Professor Kalbermatten and James Ramsburg (18) received the Presidential Faculty-Student Collaboration Grant 2017-2018 Posted on May 8th, 2017 by

Professor Kalbermatten is an Associate Professor of Spanish.

Professor María Isabel Kalbermatten and James Ramsburg (18) received the Presidential Faculty-Student Collaboration Grant 2017-2018 for their project titled “Manipulation and Representation of Reality in Cristina Kirchner’s Political Discourses from 2007 to 2015.” The main goal of the project is to show how audiences could be manipulated through the speeches of the former president of Argentina. During the summer, Professor Kalbermatten and James Ramsburg will analyze how Cristina Kirchner’s political discourses try to direct the mind of the recipients (i.e., their knowledge and beliefs and, indirectly, their acts) in her favor and against those of the “others” (e.g., the media, the judiciary, the financial services industry and “vulture funds,” imperialism, etc.), by using certain discursive strategies.

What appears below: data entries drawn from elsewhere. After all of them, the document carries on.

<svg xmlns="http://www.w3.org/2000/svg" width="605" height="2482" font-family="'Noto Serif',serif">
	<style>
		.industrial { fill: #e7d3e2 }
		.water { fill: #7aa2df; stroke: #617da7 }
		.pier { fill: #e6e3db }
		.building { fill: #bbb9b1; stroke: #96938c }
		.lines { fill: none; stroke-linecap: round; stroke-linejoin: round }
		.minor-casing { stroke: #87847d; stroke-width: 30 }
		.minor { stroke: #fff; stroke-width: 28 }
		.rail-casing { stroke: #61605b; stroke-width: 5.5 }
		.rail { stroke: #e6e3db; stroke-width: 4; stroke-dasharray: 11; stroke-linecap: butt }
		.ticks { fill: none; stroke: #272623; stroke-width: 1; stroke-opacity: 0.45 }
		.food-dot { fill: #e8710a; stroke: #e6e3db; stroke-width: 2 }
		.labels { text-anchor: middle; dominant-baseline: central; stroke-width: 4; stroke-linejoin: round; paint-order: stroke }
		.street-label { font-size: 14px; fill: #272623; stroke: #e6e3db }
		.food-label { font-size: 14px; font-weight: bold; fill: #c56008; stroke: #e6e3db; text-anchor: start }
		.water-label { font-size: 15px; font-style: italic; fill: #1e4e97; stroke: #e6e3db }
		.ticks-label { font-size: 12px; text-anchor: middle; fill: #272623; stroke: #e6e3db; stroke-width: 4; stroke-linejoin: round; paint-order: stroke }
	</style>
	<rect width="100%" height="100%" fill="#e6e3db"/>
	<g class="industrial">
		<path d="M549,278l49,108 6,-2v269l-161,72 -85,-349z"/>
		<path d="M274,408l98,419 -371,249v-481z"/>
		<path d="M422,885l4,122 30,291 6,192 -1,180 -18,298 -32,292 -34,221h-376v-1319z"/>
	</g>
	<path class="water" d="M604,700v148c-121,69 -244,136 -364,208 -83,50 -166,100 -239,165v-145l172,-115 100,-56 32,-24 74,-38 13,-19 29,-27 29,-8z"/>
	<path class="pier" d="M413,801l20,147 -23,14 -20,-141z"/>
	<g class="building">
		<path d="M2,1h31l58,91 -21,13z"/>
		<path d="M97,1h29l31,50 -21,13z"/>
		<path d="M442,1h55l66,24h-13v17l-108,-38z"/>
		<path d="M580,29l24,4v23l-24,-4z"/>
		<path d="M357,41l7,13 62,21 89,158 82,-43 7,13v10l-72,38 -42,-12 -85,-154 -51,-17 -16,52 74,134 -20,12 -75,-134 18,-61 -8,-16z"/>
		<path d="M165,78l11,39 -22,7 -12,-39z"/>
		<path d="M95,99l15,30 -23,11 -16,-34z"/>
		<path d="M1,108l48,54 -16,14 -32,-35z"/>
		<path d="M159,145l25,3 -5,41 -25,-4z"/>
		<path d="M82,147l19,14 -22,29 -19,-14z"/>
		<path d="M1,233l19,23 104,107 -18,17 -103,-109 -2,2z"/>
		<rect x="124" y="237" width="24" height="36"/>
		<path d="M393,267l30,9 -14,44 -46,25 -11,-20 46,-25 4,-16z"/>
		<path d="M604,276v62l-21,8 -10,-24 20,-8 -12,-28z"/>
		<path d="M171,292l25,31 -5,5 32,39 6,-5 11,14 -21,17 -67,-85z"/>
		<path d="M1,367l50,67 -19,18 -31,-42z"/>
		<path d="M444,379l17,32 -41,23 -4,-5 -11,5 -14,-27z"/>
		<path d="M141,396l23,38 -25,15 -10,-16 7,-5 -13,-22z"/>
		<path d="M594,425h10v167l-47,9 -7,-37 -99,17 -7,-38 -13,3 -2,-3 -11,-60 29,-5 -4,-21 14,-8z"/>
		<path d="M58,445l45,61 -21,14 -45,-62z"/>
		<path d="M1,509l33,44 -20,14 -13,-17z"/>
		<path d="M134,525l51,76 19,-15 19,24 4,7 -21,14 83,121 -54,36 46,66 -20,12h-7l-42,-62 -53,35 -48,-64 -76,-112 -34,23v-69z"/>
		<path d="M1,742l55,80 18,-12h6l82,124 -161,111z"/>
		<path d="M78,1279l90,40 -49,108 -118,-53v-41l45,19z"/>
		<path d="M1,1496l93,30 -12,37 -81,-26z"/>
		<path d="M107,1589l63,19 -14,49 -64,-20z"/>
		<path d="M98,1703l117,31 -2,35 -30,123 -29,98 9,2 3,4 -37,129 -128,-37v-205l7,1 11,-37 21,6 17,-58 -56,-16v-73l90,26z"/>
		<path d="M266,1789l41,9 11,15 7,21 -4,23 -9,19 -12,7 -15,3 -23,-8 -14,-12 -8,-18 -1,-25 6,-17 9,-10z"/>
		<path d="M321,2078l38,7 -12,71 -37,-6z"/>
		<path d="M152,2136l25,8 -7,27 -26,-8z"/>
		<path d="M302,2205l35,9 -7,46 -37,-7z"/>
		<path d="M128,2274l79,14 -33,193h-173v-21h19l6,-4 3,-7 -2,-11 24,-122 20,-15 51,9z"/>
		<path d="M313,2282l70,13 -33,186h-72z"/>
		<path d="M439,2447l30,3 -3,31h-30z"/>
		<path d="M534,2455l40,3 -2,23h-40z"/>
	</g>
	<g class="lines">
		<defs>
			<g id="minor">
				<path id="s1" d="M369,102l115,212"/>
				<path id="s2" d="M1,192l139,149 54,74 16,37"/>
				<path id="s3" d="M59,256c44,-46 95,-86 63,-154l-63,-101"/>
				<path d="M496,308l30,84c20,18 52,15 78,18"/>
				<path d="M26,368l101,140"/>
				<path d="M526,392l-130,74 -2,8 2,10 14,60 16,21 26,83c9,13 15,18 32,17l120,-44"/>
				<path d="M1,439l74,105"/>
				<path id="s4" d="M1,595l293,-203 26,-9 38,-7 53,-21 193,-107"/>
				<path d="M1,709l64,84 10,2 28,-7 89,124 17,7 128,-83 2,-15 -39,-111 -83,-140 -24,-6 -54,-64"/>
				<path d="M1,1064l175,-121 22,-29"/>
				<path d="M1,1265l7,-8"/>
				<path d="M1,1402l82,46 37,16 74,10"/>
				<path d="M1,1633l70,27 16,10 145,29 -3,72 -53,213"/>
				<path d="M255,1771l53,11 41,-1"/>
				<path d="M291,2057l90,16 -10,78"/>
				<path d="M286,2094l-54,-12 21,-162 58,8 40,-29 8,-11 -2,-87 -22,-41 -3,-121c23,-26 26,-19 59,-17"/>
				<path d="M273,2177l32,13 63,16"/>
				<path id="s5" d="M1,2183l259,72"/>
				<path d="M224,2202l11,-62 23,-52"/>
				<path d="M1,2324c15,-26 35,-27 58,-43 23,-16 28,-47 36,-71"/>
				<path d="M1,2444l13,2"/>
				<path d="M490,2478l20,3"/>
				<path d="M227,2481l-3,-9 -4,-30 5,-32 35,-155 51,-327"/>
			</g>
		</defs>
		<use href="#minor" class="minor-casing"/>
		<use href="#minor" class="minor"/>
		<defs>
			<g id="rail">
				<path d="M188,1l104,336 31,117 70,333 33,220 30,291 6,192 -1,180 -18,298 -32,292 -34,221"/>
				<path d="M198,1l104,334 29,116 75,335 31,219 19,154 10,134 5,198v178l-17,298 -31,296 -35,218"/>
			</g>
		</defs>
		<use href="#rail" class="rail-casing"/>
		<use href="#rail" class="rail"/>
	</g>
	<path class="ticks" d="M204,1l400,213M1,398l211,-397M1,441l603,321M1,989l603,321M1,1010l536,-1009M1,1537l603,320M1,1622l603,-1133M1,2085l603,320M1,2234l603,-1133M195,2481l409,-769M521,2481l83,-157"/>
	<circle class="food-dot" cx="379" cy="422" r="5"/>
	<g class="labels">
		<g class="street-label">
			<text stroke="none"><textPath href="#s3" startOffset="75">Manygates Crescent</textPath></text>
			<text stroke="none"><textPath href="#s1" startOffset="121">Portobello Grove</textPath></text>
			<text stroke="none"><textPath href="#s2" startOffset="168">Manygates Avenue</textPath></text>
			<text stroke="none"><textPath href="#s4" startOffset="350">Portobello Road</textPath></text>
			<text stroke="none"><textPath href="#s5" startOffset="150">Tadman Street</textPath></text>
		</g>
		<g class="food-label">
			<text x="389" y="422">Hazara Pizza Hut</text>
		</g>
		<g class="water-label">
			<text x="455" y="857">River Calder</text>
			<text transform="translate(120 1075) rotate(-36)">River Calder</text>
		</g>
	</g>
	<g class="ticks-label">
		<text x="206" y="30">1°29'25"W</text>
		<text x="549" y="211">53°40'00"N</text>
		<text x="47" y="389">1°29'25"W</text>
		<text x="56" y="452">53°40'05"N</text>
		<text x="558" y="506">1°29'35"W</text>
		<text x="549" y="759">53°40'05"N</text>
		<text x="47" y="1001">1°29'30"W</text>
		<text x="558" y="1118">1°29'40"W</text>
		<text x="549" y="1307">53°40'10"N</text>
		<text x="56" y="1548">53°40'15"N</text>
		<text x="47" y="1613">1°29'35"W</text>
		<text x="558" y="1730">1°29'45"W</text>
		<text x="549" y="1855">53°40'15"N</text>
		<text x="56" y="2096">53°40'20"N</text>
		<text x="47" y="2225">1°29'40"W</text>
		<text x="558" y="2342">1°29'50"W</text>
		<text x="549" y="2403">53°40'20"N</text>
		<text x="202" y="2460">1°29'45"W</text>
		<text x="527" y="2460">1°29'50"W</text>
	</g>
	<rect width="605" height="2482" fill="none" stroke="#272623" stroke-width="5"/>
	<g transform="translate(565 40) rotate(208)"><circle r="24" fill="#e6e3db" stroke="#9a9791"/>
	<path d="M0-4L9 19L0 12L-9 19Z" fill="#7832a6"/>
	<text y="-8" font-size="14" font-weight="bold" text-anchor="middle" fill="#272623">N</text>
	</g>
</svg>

Professor Kalbermatten is excited to be working in this project. “This project will continue my previous research on ideology, manipulation and discourse. In this new project, I would like to more explicitly explore the relationship among ideology, manipulation and representation of reality in political discourses such as those of the former president of Argentina. I want to analyze how the reality is represented in those speeches through the use of specific linguistics strategies. I have been doing research on Critical Discourse Analysis (CDA), which is an interdisciplinary approach to discourse that views language as a form of social practice and focuses on the ways social and political domination are reproduced by text and talk. I have also been doing research on Feminist Critical Discourse Analysis that focuses on how gender ideology and gendered relations of power are produced, negotiated and contested in representations of social practice, in social relationships among people, and in an individual’s social and personal identities in text and talk.”

James Ramsburg (18) is a double major in Spanish and LALACS.

Professor Kalbermatten also pointed out that, “The discursive analysis of Cristina Fernández de Kirchner requires a well-suited collaborator and provides an opportunity for me to engage in student-faculty research. James Ramsburg is ideal for working on this project. He has taken my class Spanish Thru Linguistics (Spa 370) in the fall of 2016. He is an excellent student, and his passion for linguistics and discourse analysis is admirable.”

James Ramsburg, who is a double major in Spanish and LALACS, said: “I am incredibly excited to be working on this project with Professor Kalbermatten as it represents a unique undergraduate opportunity to connect theory with practice and because it is an invaluable hands-on experience to prepare me for graduate school and beyond. The knowledge I gain through working on this investigation will also serve as the foundation for my LALACS senior capstone project, which will employ applied linguistics in the Latin American context – most likely in the form of discourse analysis.